Field Theory of Borromean Super-counterfluids

TL;DR

This paper develops a dynamical field theory for Borromean super-counterfluids with multiple components, revealing unique vortex solutions, phase transition properties, and hydrodynamics, advancing understanding of complex superfluid states.

Contribution

It introduces a novel field theory framework for N-component Borromean super-counterfluids, highlighting their vortex structure, phase transitions, and hydrodynamics, which were not previously understood.

Findings

Multiple stable vortex types with modular arithmetic properties.

First-order phase transitions in dimensions >2.

Borromean hydrodynamics and counterflow Josephson effect.

Abstract

We introduce a class of dynamical field theories for $N$-component "Borromean" ($N\geq 3$) super-counterfluid order, naturally formulated in terms of inter-species bosonic fields $\psi_{\alpha\beta}$. Their condensation breaks the normal-state [U(1)]$^N$ symmetry down to its diagonal U(1) subgroup, thereby encoding the arrest of the net superflow.

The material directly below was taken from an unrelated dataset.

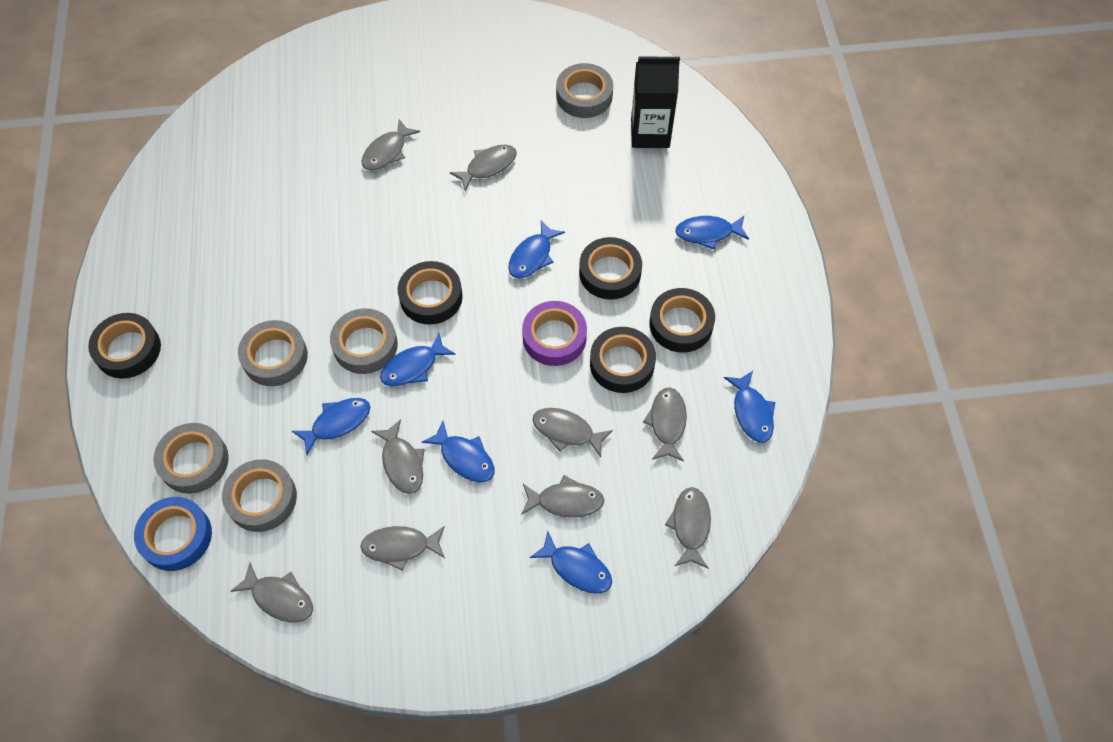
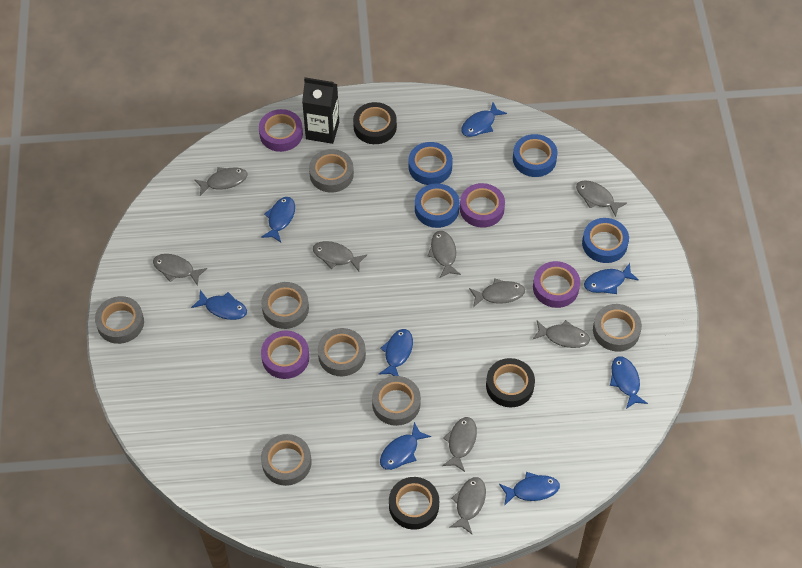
black tape: 5 -> 3
blue fish: 7 -> 8
blue tape: 1 -> 4
grey tape: 5 -> 7
purple tape: 1 -> 4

This approach broadens our understanding of dynamical properties of super-counterfluids, at low energies capturing its universal properties, phase transition, counterflow vortices, and many of its other properties. Such super-counterfluid strikingly exhibits $N$ distinct flavors of energetically stable elementary vortex solutions, despite $\mathbb{Z}^{N-1}$ homotopy group of its $N\! -\! 1$ independent Goldstone modes, with $N\! -\! 1$ topologically distinct elementary vortex types, obeying modular arithmetic. The model leads to Borromean hydrodynamics as a low-energy theory, reveals counteflow AC Josephson effect, and generically predicts a first-order character of the phase transitions into Borromean super-counterfluid state in dimensions greater than two.